This lesson is still being designed and assembled (Pre-Alpha version)

Data Pre-Processing using Python: Setup

Software setup

We will be using Jupyter notebook for this workshop. We install the Anaconda navigator. Anaconda is an open source distribution, which provides the easiest way to code in python, especially for data science.

Virtual Lab

If you would prefer not to install the software for this workshop on your computer, you may use the Virtual lab service run by Technology Services. This allows you to use a virtual machine either from your web browser or from a desktop app installed on your computer. Overall you may have a better experience using it from the desktop app, but the browswer should suffice for most workshops.

See browser instructions here
See desktop instructions here

Text Editor

When you're writing code, it's nice to have a text editor that is optimized for writing code, with features like automatic color-coding of key words. The default text editor on macOS and Linux is usually set to Vim, which is not famous for being intuitive. If you accidentally find yourself stuck in it, hit the Esc key, followed by :+Q+! (colon, lower-case 'q', exclamation mark), then hitting Return to return to the shell.

nano is a basic editor and the default that instructors use in the workshop. It is installed along with Git.
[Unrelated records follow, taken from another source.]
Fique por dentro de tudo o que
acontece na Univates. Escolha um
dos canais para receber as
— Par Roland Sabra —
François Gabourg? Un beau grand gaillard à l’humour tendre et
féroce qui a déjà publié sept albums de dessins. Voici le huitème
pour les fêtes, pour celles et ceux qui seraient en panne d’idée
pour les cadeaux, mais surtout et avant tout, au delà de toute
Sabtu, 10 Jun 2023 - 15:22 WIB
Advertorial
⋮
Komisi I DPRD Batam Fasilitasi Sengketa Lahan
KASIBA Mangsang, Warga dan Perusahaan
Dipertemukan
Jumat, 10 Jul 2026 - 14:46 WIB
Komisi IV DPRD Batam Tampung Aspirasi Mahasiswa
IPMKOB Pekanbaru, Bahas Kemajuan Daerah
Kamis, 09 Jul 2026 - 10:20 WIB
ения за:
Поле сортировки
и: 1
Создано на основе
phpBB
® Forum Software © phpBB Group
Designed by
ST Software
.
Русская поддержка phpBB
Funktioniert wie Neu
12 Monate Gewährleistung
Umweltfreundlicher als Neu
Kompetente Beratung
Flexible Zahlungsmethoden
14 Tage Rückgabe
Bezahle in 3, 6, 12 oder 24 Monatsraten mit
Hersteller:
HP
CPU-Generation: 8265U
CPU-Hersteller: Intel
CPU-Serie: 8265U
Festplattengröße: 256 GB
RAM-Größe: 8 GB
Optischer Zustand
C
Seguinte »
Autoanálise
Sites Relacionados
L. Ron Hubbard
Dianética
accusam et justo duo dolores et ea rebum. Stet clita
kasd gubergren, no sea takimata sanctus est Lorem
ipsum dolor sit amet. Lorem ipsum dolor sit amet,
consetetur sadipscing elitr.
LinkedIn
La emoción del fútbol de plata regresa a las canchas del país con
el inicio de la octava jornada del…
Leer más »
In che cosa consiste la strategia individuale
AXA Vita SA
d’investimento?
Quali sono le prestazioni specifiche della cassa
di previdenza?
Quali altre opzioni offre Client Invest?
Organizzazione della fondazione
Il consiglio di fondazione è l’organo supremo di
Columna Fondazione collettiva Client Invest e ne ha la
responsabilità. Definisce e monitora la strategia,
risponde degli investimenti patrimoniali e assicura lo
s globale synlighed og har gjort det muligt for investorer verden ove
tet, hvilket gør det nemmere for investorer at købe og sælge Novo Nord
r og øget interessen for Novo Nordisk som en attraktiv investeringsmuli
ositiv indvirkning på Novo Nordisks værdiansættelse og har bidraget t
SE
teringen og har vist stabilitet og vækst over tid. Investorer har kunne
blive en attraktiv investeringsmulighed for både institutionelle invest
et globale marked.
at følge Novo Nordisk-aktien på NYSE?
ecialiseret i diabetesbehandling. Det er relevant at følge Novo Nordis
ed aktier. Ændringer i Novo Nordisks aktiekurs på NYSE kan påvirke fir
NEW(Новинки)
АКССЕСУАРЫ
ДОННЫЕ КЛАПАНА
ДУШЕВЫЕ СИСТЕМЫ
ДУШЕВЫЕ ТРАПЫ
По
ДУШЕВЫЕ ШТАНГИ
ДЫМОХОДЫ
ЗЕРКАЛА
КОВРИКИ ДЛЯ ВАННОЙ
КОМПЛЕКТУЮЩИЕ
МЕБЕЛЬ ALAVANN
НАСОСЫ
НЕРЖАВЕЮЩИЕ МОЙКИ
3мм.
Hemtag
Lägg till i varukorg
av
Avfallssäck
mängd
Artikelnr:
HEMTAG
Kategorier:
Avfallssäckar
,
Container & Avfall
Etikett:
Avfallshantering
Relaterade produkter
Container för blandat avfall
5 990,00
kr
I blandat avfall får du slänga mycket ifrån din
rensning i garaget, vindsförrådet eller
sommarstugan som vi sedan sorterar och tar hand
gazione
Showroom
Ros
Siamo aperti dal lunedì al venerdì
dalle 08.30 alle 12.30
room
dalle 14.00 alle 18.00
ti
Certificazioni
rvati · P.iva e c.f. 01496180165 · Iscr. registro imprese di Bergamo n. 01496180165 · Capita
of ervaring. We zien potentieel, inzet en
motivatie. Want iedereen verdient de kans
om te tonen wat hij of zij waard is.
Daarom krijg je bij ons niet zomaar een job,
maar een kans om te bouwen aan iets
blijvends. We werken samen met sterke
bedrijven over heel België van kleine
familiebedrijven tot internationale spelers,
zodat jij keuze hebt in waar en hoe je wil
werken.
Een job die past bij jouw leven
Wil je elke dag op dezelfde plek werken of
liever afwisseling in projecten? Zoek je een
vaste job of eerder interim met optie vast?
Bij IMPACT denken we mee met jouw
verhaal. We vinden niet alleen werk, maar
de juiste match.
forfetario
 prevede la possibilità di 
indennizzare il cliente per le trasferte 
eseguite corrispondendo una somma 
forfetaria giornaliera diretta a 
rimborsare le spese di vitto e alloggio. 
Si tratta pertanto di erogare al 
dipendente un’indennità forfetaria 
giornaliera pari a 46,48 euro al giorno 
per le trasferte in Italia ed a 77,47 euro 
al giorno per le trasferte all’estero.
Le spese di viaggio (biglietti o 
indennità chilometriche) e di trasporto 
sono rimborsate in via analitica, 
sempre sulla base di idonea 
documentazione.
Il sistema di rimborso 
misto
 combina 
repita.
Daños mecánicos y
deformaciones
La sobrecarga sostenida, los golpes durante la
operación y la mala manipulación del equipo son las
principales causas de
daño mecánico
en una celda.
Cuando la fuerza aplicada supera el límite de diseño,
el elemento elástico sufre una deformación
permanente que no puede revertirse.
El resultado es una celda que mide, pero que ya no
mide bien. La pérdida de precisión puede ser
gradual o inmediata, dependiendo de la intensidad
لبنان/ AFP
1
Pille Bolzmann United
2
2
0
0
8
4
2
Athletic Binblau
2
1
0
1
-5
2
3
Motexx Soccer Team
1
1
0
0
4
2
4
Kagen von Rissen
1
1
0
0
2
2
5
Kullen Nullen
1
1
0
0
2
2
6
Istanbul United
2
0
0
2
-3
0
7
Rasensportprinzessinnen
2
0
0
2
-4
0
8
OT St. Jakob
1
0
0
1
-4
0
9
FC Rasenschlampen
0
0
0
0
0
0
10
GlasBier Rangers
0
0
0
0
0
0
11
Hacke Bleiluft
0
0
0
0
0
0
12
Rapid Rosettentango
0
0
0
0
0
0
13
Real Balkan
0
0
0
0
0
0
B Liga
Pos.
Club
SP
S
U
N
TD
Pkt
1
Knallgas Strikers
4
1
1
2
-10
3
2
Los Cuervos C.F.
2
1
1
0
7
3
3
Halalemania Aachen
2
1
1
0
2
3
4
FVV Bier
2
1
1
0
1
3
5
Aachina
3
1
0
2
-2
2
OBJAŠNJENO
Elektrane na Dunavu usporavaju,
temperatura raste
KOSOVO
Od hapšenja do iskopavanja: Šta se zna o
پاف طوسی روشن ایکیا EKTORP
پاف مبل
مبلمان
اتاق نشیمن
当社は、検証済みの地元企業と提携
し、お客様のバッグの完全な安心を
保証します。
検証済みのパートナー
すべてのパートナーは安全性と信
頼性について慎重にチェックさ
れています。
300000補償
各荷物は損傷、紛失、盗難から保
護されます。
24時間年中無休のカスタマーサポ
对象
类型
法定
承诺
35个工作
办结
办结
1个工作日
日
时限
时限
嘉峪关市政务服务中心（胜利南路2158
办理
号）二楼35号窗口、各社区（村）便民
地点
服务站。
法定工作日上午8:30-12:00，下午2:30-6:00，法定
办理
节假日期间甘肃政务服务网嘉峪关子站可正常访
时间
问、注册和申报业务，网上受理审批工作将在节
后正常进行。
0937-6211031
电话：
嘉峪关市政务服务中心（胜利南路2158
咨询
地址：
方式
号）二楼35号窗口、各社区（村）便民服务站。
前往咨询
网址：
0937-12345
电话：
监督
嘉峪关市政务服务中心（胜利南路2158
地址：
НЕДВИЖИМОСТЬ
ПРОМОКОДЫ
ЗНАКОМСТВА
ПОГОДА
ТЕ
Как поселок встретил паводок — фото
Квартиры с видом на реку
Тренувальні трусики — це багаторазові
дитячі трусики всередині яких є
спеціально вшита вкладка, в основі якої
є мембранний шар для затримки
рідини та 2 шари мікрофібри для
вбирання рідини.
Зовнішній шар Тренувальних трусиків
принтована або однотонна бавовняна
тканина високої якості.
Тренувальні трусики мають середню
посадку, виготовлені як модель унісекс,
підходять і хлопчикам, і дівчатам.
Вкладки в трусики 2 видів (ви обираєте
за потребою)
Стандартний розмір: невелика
nano is a basic editor and the default that instructors use in the workshop. See the Git installation video tutorial for an example on how to open nano. It should be pre-installed.

Video Tutorial

nano is a basic editor and the default that instructors use in the workshop. It should be pre-installed.

Setup files:

Please download the following files to particpate in the workshop:

data file
script file

Launching Jupyter on Anaconda

We can use Anaconda Navigator to access Jupyter and other tools(pyCharm etc) provided in Anaconda.

For Windows Users:

  1. Click Start
  2. Search and select Anaconda Navigator from the menu.
  3. Once the Navigator opens up. Select Jupyter Notebook from the tools available.
  4. Jupyter will open up on a new tab in the browser.
  5. Navigate to the required destination.
  6. Click on new - > Notebook
  7. The script file opens up.

For Mac Users:

  1. Click Launchpad and select Anaconda Navigator. Or, use Cmd+Space to open Spotlight Search and type “Navigator” to open the program.
  2. Once the Navigator opens up. Select Jupyter Notebook from the tools available.
  3. Jupyter will open up on a new tab in the browser.
  4. Navigate to the required destination.
  5. Click on new - > Notebook
  6. The script file opens up.

NOTE:

While we are using jupyter notebook for the purpose of this workshop, we can use any text editor to write our program and run it using terminal/command prompt. To do so-

  1. Open the command prompt/terminal and type pip install python3
  2. Once the installation is complete, open any editor and type you code in it. Make sure you save the file with a .py extension.
  3. Go to the command prompt/terminal and navigate to the filder where the file is saved.
  4. type python3 “name of the file”.py

About the Data Used in this Workshop:

The data set being used in this workshop is “auto-mpg.csv”. It contains information regarding varios parts. It was collected by Carnegie Mello University. We will perform data pre-processing on this workshop. Additionally, as homework, you will be required to perform visualization on this dataset.